İkinci büyük savaş ertesinde Rusya’da Bolşevik devrimiyle kurulan düzenin eleştirisinde yoğunlaştı. Buna Çin’de Mao yönetimini de ekledi. Devletin sıkı denetim ve disiplin altına aldığı, ekonomileri merkezileşmiş, çok sıkı örgütlenmiş bir bürokrasiyle işleyen, tek partili, anti-parlamenter rejimlerdi bunlar. Hannah Arendt’in deyişiyle “terör ve korku rejimle”.
Aron ve Arendt geçtiğimiz yüzyılda totalitarizmi sistematik olarak incelediler. Aron’un analizlerinde totalitarizm ile anayasal çoğulculuk arasındaki fark tek partinin oynadığı rolde düğümleniyordu. Sovyet rejimi örneğinde bu komünist partisiydi. Oysa Hannah Arendt’in analizlerinde siyasi partiler pek yer almaz. Aron esasında partiye de tek kişinin hâkim olduğunu; önce Lenin’in, ardından Stalin’in partiye ve topluma iradelerini dayattıklarını vurguluyordu. Totaliter sistemin 1917’de devrimle birlikte kurulduğunu ve yaygın düşüncenin aksine Kruşçev ile yeni bir dönemin başlamadığını, Stalincilikten arınmanın vuku bulmadığını, totaliter düzenin değişmediğini ileri sürüyordu. 1983 yılında hayata veda eden Fransız düşünür Sovyet totalitarizminin altı yıl sonraki finalini, bu rejiminin çöküşünü, tarihin onu doğruladığını göremedi.
Aron, totalitarizm SSCB, onun çevresindeki Doğu Avrupa’nın sosyalist devletleri, Nazi Almanyası’yla, İtalyan faşizmiyle sınırlı olmadığını vurguladı. Ona göre liberal demokrasiler de totalitarizm tehdidinden muaf değildiler. Totalitarizm demokrasilerin içinde de potansiyel bir tehlike olarak bulunur. Aron’a göre totalitarizm Avrupa liberal demokrasilerinin dışında ve karşısında değildi; demokrasilerin içinde kendini gizliyor ve orada gerçekleşebilir bir ihtimal olarak varlığını koruyordu.

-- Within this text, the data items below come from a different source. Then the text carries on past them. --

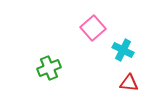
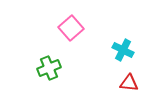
pink square: moved 22 px left
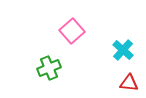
pink square: moved 1 px right, 3 px down
cyan cross: rotated 15 degrees clockwise
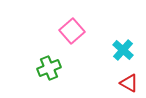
red triangle: rotated 24 degrees clockwise
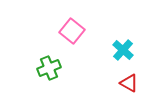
pink square: rotated 10 degrees counterclockwise
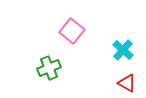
red triangle: moved 2 px left
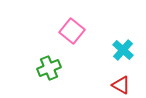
red triangle: moved 6 px left, 2 px down
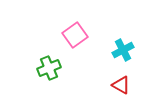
pink square: moved 3 px right, 4 px down; rotated 15 degrees clockwise
cyan cross: rotated 20 degrees clockwise
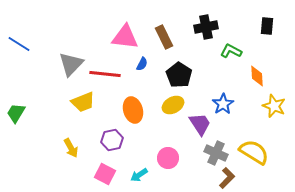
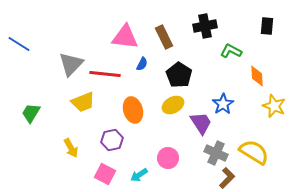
black cross: moved 1 px left, 1 px up
green trapezoid: moved 15 px right
purple trapezoid: moved 1 px right, 1 px up
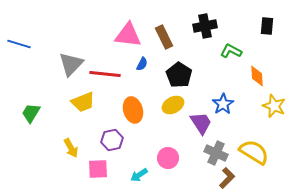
pink triangle: moved 3 px right, 2 px up
blue line: rotated 15 degrees counterclockwise
pink square: moved 7 px left, 5 px up; rotated 30 degrees counterclockwise
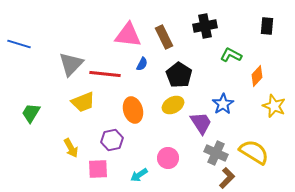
green L-shape: moved 4 px down
orange diamond: rotated 45 degrees clockwise
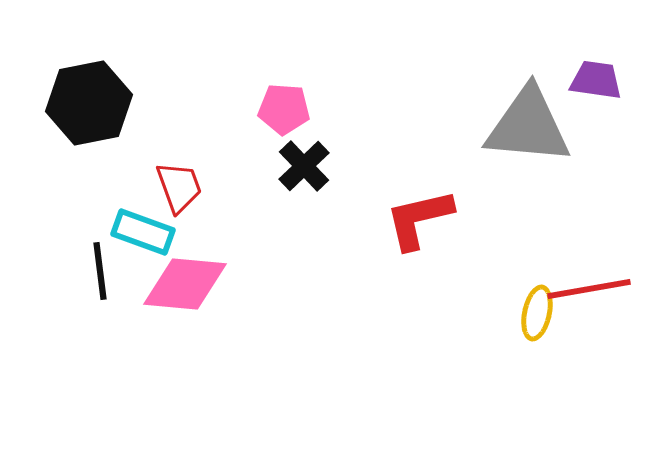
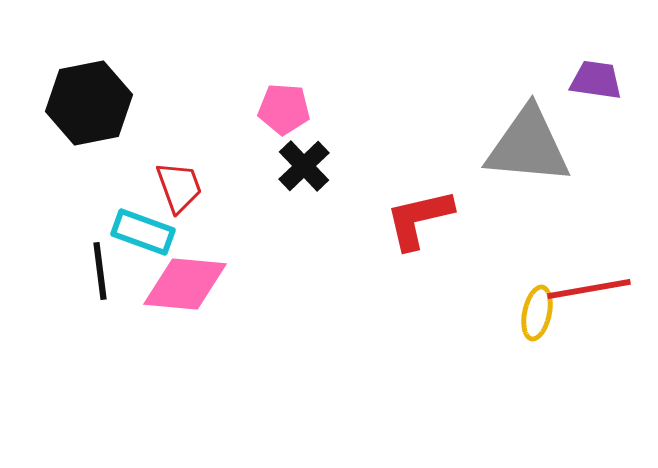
gray triangle: moved 20 px down
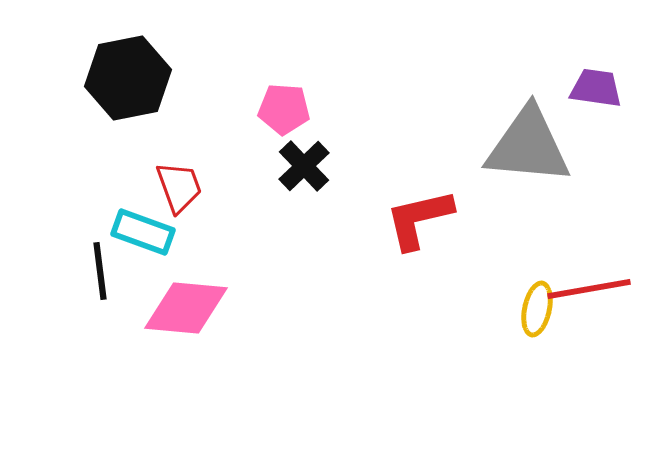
purple trapezoid: moved 8 px down
black hexagon: moved 39 px right, 25 px up
pink diamond: moved 1 px right, 24 px down
yellow ellipse: moved 4 px up
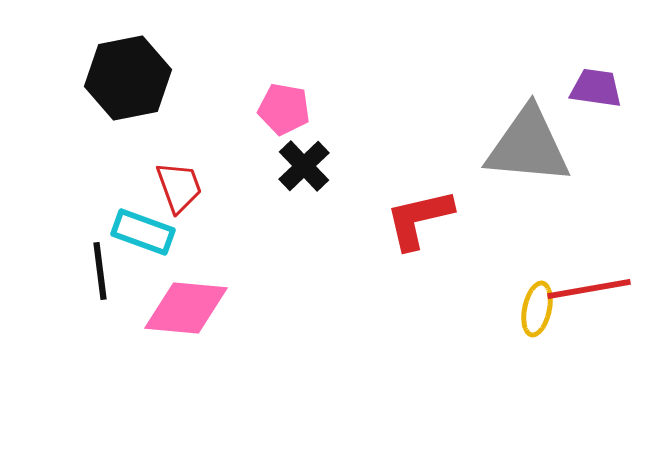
pink pentagon: rotated 6 degrees clockwise
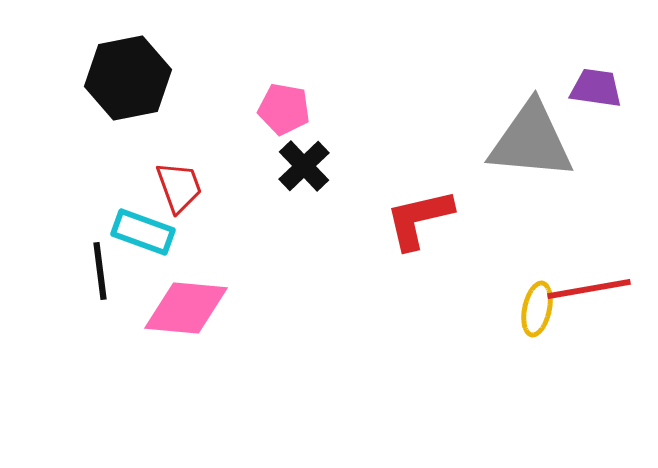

Bu nedenle demokrasiler totaliterliğe yenik düşebilirlerdi.
1930-1933 yıllarında Almanya’da öğrenci olarak bulunduğu dönem aynı zamanda Weimar Cumhuriyeti’nin son günleriydi. Almanya’nın karanlığa doğru yuvarlanışına, Hitler’in adım adım iktidara yürüyüşüne tanıklık etmişti. Pierre Manent’in ifadesiyle Almanya deneyimi ona tehlikeyi göstermiş ve onu Fransa’da çok yaygın olan liberal naiflikten korumuştu.